- PROBLEM DESCRIPTION: Would you restate the entries below word for word, starting at the first line and ending with the one that has "en golfboll. Lägg"?

[[ RECORDS FOR PROCESSING open ]]

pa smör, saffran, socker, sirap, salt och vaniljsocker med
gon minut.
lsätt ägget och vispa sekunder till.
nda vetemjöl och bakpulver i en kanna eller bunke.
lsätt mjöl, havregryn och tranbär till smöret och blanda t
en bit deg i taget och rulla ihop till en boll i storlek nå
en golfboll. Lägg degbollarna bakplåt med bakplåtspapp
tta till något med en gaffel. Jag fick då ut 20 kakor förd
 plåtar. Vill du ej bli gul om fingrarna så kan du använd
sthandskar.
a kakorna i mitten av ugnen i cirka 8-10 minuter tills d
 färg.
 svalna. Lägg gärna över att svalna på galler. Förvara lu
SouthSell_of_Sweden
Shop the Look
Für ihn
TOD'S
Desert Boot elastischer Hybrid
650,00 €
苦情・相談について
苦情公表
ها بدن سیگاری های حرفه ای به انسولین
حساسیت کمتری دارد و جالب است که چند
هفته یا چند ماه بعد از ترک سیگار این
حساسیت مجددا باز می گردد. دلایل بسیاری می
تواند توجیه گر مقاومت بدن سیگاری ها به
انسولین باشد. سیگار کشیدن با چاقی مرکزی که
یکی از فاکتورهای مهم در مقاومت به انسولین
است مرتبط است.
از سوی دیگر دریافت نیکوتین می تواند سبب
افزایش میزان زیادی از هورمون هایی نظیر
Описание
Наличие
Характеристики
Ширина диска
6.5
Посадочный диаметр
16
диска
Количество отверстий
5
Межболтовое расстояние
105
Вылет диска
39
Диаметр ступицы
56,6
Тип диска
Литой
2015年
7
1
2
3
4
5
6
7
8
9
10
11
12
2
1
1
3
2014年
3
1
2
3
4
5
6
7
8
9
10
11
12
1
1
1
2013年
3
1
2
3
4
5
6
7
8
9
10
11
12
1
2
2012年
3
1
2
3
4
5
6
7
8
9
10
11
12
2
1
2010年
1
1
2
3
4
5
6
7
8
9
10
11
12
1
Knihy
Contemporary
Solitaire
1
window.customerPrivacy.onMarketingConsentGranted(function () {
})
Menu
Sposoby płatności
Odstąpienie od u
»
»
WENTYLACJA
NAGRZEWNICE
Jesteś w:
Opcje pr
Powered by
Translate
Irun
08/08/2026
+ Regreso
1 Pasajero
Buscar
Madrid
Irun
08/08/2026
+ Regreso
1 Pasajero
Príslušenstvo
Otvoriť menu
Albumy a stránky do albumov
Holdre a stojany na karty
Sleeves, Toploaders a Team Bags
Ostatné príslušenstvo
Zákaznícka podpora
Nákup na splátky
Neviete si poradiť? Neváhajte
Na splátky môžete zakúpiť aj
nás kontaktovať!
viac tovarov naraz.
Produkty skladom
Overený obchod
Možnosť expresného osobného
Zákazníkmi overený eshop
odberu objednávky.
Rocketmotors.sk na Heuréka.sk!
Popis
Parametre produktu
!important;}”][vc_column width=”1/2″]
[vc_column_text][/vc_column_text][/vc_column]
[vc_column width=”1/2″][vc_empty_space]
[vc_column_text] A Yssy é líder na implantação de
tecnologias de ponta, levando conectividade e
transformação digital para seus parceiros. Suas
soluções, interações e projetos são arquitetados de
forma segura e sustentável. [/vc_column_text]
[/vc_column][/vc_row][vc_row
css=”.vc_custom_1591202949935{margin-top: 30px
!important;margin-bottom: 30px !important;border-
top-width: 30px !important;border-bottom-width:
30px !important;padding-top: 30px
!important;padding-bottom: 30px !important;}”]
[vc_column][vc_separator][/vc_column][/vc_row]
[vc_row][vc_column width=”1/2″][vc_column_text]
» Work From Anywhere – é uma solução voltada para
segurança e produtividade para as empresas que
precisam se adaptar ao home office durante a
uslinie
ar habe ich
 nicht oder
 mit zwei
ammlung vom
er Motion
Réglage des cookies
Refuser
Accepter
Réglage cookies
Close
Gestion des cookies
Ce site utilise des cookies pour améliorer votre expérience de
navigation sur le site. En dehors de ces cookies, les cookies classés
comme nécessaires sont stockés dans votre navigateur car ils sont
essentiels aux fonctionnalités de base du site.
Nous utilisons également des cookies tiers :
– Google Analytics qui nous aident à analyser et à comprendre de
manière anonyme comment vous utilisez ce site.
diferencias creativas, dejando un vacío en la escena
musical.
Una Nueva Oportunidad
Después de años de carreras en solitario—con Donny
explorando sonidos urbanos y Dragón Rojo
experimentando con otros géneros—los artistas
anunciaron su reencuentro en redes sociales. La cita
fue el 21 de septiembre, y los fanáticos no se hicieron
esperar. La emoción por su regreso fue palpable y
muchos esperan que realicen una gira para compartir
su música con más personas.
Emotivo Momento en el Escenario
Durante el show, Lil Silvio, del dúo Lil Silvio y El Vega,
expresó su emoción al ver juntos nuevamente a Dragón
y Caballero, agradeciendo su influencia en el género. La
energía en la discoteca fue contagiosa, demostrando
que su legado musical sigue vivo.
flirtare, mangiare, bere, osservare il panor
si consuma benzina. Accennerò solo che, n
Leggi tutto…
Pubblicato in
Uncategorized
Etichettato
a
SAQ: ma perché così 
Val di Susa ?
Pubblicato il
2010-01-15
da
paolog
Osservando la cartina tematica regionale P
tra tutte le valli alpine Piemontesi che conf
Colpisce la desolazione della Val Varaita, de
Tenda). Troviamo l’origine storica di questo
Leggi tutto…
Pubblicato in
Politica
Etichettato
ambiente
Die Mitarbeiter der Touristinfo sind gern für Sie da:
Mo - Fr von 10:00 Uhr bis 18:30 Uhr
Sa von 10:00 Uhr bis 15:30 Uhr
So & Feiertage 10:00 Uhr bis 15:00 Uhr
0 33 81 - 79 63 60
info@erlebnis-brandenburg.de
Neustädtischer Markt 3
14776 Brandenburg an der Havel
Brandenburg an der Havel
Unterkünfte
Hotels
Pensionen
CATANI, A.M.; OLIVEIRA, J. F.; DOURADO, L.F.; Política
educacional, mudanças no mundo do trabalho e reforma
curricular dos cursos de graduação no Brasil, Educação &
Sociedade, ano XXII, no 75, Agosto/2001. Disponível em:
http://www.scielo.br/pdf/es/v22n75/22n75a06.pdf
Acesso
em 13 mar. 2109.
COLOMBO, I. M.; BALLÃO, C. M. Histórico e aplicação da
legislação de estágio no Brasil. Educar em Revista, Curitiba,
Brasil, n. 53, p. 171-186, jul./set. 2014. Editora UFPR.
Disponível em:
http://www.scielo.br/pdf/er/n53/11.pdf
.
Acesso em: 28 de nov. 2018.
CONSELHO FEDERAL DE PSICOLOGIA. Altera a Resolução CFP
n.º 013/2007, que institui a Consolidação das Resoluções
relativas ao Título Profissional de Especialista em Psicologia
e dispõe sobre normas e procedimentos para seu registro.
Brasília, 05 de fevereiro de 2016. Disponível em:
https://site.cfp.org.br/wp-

[[ RECORDS FOR PROCESSING closed ]]

- SOLVED EXERCISE:
pa smör, saffran, socker, sirap, salt och vaniljsocker med
gon minut.
lsätt ägget och vispa sekunder till.
nda vetemjöl och bakpulver i en kanna eller bunke.
lsätt mjöl, havregryn och tranbär till smöret och blanda t
en bit deg i taget och rulla ihop till en boll i storlek nå
en golfboll. Lägg degbollarna bakplåt med bakplåtspapp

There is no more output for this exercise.